Ma poi, tanti altri libri meritano di essere letti. A cominciare da Cristi polverizzati di Luigi Di Ruscio (Le Lettere), una scrittura che davvero rapisce, una lingua-vita che ti si appiccica addosso, che davvero fa sentire l’attrito di un’esistenza giocata al limite di mondi.

Ma anche la Prosa in prosa di Inglese – Bortolotti – Zaffarano – Broggi – Giovenale – Raos (Le Lettere) che finalmente dà spazio a una scrittura di margine che, nel nostro paese, è costretta alla clandestinità.

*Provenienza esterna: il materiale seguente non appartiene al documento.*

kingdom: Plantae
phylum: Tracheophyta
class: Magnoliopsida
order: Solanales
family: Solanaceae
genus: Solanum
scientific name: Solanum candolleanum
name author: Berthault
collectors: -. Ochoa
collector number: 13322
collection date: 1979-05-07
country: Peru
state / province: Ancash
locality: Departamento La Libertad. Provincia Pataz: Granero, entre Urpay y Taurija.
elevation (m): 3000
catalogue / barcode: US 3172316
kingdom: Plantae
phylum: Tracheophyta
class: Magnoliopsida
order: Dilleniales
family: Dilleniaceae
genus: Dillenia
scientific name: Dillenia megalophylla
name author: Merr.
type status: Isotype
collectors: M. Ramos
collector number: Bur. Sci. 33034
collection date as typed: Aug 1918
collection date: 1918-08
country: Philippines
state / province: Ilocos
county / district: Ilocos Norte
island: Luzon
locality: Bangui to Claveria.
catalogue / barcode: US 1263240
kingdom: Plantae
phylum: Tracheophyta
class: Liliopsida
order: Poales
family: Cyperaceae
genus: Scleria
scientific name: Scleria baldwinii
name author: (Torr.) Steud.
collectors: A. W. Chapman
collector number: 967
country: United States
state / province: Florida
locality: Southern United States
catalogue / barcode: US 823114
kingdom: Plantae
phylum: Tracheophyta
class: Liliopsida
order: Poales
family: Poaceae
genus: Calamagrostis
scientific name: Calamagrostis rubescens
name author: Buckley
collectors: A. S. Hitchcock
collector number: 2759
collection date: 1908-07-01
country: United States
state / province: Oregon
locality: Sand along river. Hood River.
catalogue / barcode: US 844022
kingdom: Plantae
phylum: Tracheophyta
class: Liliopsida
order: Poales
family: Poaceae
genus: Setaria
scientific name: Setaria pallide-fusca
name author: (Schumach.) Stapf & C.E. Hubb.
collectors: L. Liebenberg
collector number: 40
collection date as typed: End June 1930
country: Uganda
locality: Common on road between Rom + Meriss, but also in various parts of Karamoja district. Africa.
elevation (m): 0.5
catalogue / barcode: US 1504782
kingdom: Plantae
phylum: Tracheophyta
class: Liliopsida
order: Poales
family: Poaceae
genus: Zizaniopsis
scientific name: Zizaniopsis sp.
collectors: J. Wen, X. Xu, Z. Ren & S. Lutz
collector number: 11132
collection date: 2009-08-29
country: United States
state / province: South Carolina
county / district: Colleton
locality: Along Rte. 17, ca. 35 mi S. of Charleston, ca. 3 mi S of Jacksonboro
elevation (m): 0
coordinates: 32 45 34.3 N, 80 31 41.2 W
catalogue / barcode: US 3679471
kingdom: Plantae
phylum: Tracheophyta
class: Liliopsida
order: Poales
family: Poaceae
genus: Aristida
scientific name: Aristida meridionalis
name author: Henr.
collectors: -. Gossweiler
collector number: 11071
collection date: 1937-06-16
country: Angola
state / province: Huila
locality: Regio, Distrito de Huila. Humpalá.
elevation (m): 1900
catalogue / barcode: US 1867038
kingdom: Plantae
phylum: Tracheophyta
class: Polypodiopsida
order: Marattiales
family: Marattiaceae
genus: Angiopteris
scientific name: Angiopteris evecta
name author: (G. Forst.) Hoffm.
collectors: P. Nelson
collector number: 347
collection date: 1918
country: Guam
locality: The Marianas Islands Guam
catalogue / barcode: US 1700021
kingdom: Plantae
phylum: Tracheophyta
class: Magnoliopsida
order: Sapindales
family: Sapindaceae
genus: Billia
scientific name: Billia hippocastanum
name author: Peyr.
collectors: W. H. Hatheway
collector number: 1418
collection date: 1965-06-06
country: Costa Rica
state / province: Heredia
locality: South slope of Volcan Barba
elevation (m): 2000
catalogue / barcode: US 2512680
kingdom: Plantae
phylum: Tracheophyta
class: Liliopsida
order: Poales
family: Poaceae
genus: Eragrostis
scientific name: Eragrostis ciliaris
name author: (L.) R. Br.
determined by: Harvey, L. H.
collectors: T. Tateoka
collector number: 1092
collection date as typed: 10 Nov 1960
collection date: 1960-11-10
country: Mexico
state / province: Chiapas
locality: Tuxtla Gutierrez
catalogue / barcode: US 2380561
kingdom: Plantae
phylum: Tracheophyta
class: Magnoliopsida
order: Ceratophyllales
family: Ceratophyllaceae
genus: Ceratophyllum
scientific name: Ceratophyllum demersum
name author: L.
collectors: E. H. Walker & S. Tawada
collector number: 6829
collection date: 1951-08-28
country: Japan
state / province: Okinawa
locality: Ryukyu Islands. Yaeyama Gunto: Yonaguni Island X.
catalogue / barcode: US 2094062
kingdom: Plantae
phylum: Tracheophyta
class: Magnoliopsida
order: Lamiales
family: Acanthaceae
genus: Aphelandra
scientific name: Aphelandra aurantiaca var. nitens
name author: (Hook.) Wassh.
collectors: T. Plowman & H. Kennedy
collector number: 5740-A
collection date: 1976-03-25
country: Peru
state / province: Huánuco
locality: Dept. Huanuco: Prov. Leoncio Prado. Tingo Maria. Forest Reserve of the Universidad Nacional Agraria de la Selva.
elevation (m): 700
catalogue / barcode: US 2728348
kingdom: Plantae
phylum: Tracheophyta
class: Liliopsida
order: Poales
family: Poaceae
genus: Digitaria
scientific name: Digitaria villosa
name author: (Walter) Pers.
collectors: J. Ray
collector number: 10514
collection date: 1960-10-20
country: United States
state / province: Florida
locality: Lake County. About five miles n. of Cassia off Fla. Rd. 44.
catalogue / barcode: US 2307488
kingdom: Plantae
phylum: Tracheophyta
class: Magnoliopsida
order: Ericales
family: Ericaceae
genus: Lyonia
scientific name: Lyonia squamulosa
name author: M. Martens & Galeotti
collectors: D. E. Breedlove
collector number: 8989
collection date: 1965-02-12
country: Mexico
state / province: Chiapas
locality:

E La mente e le rose di Simona Castiglione, pubblicata nella collana di Transeuropa da me diretta, che riesce in un non frequente esperimento di giocare letterariamente racconti di vita (nella fattispecie, esistenze recluse nelle cliniche) con grande forza e delicatezza.

Come non segnalare poi immortali come Tristi tropici (il Saggiatore) di Claude Lévi-Strauss o Il nipote di Rameau di Denis Diderot (Quodlibet)? O, ancora, L’Antimeridiano, vol.1 di Luciano Bianciardi (Isbn), con la meravigliosa lingua de La vita agra, L’integrazione, Il lavoro culturale? O la Meditazione orale (Luca Sossella), a cui è allegato un cd in cui Pier Paolo Passolini legge, tra le altre poesie, Il canto popolare (poesia, quest’ultima, che mi è particolarmente cara, in quanto cultore del canto popolare italiano) e Le ceneri di Gramsci? O – per restare nel dominio della poesia – le 47 poesie facili e una difficile di Velimir Chlebnikov (Quodlibet)?